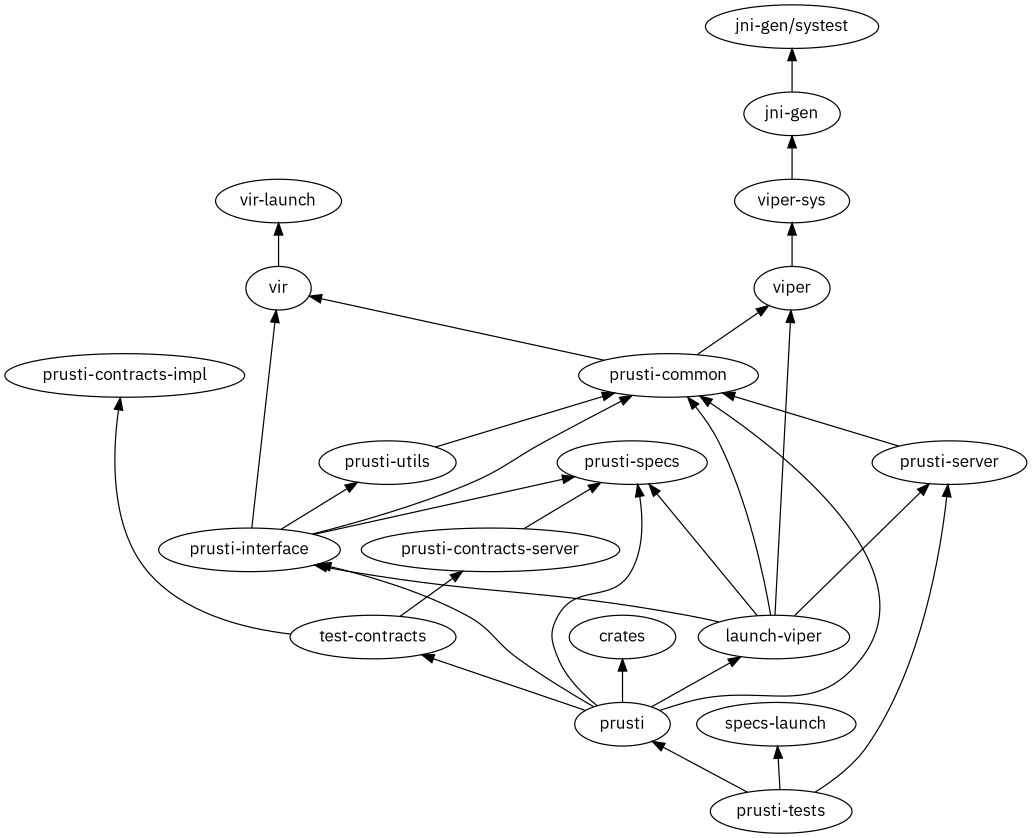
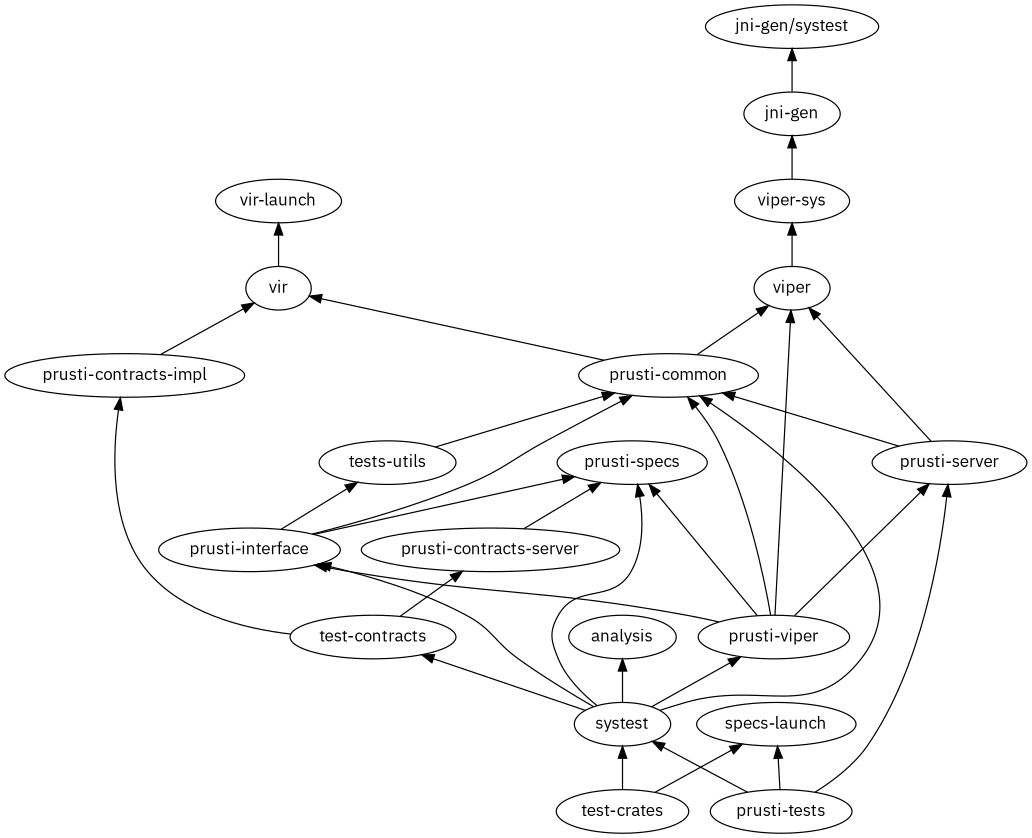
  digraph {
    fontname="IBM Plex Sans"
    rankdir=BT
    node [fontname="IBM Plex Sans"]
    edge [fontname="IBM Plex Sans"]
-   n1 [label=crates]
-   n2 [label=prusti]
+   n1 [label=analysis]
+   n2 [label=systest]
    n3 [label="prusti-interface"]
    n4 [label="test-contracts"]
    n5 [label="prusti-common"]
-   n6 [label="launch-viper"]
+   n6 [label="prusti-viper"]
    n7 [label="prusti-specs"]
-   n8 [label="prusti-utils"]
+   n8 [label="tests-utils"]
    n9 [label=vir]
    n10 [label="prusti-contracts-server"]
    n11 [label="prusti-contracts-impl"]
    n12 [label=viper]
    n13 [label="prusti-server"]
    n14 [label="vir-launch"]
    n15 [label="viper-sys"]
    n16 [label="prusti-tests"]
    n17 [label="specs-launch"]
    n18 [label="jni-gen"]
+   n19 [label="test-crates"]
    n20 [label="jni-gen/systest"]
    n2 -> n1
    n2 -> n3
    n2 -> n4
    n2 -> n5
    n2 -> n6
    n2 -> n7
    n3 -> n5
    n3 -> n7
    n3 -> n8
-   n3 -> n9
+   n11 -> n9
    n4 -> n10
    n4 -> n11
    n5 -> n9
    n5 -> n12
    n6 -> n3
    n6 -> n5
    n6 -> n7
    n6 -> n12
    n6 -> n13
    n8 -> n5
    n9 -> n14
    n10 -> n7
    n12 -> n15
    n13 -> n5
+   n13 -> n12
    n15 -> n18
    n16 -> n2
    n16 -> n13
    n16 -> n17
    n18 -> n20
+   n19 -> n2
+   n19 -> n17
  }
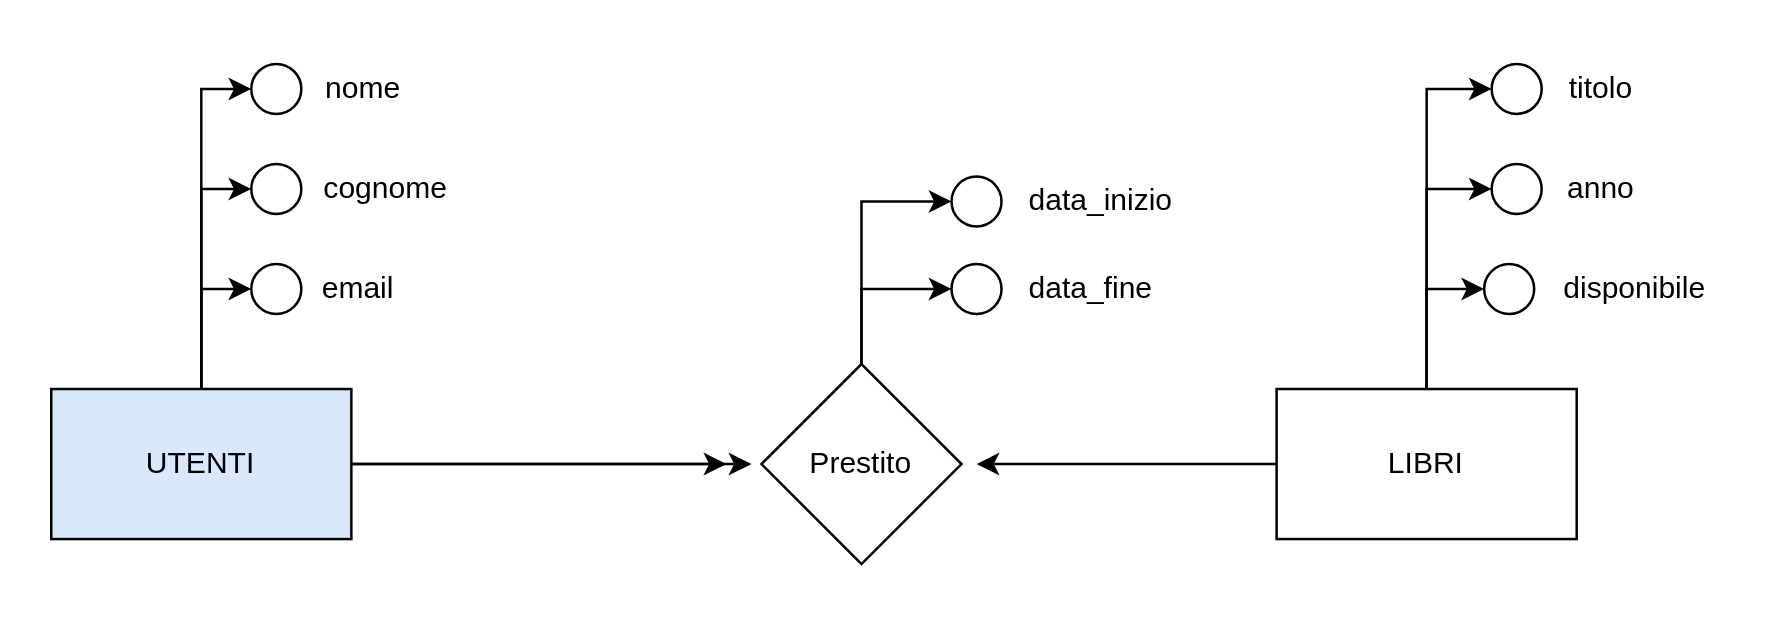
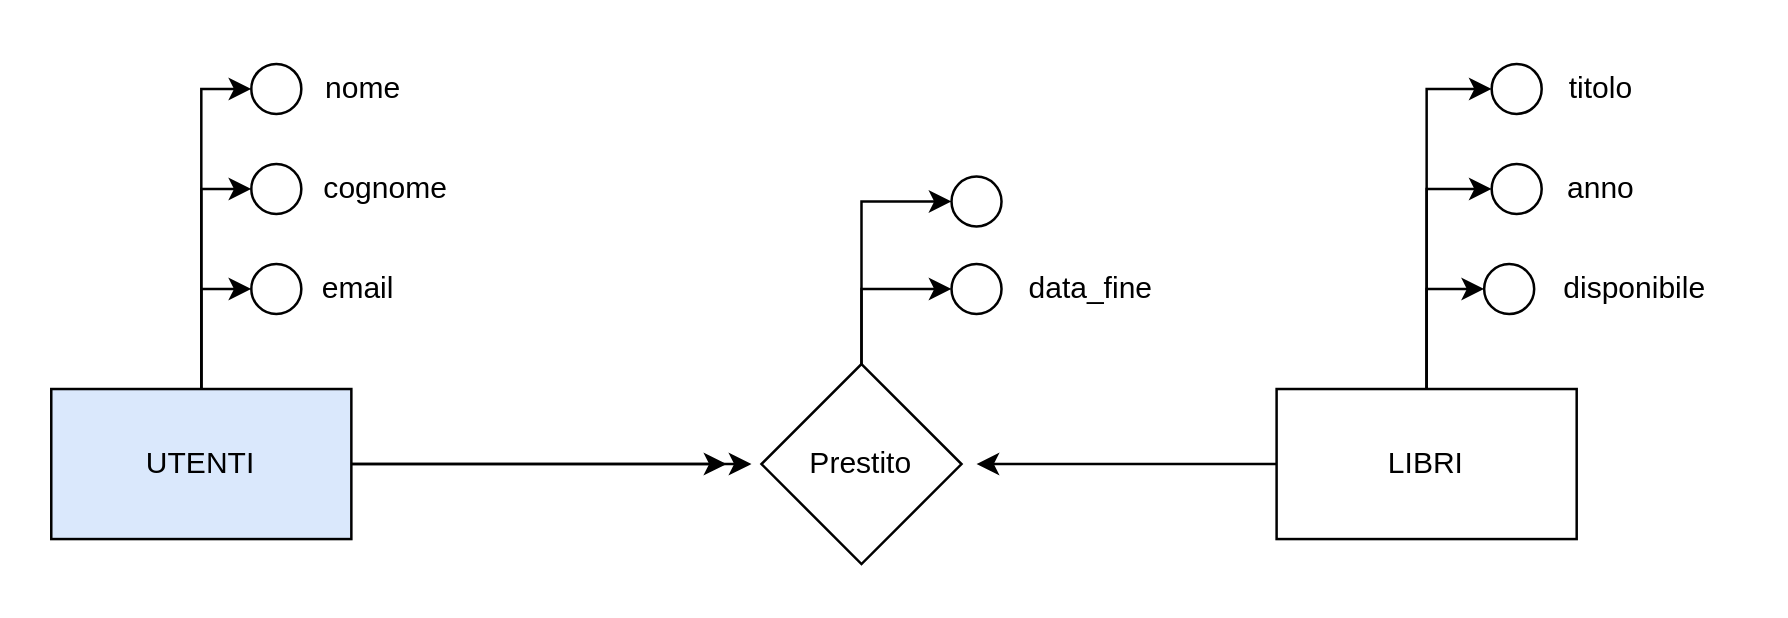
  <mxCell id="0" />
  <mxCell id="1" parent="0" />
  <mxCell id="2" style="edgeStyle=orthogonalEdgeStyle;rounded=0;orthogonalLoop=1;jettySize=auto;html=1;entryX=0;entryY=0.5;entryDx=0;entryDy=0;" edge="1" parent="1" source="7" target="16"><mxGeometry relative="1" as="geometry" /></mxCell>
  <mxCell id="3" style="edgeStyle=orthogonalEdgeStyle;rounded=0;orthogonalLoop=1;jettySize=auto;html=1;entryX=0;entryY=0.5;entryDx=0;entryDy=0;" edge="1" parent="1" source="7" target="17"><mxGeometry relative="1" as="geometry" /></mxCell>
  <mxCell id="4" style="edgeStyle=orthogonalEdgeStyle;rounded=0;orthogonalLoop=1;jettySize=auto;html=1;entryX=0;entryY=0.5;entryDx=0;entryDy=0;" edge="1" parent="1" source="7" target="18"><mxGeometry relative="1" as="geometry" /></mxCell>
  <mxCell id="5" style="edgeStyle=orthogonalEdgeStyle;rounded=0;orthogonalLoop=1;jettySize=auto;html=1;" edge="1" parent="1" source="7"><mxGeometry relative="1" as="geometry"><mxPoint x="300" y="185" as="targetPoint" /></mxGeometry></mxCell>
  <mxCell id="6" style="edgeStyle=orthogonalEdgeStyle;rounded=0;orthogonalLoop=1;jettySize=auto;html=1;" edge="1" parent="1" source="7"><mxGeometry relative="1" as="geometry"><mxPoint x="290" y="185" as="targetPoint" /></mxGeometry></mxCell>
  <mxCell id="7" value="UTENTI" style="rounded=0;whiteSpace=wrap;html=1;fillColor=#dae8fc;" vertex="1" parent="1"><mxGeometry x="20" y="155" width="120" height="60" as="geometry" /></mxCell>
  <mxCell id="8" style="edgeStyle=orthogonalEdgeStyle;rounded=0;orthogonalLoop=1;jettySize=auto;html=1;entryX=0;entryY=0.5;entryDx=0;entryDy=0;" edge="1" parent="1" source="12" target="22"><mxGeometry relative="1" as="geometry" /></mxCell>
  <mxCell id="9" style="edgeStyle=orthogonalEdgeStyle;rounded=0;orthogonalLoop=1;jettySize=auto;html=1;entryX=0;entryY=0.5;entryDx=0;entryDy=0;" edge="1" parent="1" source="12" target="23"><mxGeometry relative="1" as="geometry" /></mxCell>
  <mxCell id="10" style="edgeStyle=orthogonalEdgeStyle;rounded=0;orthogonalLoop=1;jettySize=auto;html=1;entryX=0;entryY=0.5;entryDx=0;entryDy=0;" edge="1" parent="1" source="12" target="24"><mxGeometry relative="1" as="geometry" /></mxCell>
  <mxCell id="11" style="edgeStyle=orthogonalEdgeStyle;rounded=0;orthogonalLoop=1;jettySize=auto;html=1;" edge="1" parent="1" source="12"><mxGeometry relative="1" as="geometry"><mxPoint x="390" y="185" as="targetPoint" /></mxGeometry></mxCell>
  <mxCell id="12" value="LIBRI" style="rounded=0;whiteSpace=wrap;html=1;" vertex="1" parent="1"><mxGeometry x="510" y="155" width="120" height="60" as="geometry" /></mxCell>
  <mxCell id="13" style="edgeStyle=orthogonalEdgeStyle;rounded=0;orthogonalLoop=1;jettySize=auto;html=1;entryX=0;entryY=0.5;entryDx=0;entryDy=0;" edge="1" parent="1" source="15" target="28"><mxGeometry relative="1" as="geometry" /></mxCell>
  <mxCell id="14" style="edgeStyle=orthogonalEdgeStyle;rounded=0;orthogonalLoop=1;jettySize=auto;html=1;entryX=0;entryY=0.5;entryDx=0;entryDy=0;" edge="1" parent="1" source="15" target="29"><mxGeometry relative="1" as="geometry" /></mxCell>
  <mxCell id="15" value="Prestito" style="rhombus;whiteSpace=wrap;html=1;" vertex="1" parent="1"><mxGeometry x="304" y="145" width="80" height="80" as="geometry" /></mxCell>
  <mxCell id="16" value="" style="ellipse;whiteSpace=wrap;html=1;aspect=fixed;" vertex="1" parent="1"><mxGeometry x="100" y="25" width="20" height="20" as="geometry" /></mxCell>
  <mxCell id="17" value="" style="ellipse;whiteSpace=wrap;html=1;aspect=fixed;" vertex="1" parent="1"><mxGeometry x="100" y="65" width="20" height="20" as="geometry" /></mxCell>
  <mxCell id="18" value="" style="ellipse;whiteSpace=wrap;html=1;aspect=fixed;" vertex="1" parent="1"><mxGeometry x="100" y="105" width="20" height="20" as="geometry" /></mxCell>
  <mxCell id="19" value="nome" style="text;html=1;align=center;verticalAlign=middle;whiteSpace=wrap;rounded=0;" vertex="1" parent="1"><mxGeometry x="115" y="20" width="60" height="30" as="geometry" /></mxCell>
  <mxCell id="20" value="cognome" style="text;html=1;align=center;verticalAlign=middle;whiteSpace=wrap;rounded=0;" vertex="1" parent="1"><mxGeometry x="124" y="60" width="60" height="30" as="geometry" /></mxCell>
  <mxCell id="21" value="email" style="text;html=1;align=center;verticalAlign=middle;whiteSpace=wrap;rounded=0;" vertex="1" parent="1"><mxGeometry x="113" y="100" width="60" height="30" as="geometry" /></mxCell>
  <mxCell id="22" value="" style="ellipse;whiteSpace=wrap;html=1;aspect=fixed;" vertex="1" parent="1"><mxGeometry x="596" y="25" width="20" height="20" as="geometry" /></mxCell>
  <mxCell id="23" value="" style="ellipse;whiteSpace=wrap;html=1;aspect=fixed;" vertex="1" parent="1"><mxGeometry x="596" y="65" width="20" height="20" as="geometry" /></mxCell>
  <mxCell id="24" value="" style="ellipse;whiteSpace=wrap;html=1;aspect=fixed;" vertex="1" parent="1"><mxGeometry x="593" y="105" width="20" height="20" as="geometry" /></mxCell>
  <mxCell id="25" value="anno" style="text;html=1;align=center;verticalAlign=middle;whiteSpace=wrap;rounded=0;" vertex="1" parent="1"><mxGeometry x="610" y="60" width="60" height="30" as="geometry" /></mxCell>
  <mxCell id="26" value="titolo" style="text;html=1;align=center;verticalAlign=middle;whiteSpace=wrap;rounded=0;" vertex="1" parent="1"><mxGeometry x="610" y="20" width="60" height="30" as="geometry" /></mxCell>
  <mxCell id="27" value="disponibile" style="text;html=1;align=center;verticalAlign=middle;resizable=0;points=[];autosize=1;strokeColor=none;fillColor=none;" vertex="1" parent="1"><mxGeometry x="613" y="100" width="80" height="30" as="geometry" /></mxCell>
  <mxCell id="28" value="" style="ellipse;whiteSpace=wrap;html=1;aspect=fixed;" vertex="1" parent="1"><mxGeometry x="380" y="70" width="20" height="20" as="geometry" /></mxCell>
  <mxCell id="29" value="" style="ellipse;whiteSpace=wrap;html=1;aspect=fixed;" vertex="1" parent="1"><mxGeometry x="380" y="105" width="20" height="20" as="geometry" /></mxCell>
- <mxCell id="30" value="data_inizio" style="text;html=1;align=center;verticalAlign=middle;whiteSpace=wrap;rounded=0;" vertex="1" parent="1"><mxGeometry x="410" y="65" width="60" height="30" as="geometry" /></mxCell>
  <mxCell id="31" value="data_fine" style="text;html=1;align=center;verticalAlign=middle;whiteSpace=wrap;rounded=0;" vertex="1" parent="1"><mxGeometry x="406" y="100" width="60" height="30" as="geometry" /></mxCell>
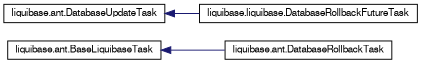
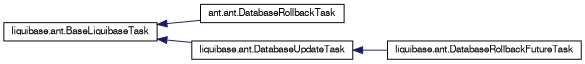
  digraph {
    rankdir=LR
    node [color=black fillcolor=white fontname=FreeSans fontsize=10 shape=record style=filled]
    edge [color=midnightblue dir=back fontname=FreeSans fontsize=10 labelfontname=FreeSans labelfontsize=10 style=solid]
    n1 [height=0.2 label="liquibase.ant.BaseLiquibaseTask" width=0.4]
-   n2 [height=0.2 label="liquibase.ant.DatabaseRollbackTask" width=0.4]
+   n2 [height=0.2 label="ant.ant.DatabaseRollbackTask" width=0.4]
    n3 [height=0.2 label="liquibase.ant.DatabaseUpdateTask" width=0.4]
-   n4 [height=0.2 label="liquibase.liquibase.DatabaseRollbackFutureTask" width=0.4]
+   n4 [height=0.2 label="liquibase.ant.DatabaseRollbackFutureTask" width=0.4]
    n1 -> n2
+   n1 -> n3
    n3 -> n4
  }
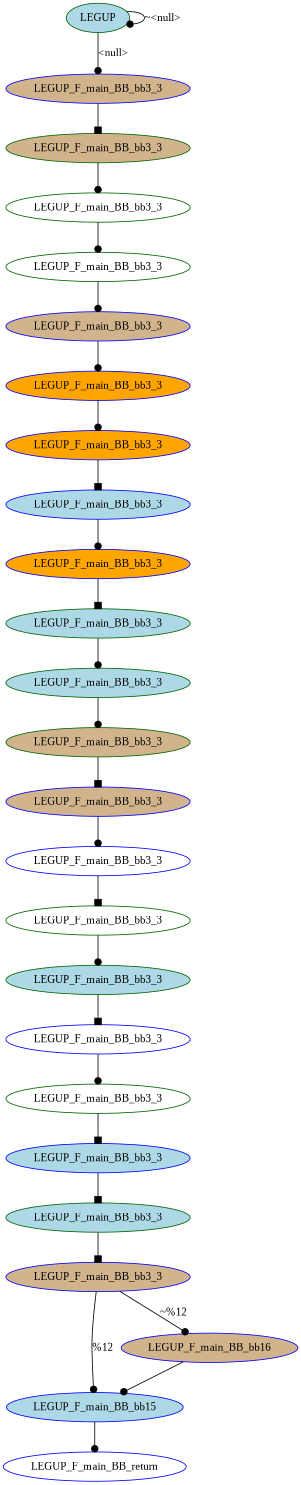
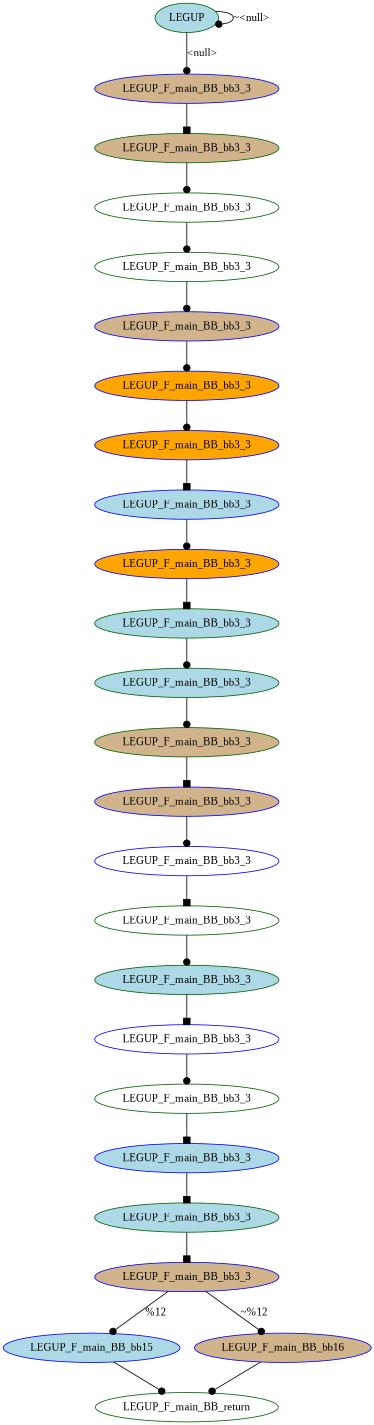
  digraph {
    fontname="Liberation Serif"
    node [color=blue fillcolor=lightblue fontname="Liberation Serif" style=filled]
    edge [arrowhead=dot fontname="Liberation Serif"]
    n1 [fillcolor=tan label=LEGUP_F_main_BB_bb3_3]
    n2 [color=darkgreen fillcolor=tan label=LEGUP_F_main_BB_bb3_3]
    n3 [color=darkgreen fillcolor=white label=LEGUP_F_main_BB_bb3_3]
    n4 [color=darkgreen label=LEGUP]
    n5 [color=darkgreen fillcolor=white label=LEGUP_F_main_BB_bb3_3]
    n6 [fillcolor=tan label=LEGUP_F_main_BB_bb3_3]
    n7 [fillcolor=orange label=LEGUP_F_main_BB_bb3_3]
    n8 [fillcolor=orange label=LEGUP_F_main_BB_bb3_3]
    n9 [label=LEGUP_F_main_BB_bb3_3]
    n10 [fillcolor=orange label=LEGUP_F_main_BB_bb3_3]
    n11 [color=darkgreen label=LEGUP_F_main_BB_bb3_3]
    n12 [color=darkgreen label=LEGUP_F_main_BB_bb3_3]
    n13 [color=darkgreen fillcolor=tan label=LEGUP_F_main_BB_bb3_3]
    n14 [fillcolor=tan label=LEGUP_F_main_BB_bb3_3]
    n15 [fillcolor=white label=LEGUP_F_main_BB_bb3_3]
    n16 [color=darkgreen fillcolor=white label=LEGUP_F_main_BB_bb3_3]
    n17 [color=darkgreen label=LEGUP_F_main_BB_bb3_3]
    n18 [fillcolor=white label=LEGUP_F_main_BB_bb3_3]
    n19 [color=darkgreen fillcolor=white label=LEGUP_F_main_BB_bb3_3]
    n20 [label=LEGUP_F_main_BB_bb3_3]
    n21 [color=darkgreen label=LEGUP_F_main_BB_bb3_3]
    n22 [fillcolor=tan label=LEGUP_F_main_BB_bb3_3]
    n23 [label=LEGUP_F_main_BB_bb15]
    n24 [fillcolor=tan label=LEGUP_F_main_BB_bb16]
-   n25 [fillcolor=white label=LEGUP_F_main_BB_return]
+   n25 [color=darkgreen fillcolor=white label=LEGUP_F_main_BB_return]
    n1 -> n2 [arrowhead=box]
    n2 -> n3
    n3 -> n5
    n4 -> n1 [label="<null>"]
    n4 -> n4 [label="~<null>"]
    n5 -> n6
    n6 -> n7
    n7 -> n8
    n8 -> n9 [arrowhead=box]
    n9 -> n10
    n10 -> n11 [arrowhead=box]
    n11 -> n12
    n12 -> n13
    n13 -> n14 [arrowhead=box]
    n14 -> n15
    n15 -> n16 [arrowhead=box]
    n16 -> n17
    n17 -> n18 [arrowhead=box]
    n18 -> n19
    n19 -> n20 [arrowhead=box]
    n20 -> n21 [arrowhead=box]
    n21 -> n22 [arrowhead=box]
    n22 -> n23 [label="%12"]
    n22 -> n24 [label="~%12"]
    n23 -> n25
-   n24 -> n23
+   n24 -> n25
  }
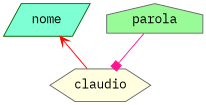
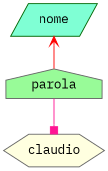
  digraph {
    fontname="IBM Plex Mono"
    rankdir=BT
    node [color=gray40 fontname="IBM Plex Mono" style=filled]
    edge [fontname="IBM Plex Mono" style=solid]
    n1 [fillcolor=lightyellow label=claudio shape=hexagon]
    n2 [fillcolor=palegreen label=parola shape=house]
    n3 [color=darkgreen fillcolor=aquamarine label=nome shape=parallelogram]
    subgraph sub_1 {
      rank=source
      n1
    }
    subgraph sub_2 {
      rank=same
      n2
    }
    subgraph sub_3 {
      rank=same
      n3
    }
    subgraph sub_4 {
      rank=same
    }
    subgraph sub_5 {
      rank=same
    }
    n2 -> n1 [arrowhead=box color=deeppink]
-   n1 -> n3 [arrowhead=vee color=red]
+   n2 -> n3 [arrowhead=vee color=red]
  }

^^^^^^^^

GIVEN TASK
How many lines in the material above contain the string "utils"? Reply with the number alone.

TASK RESULT
2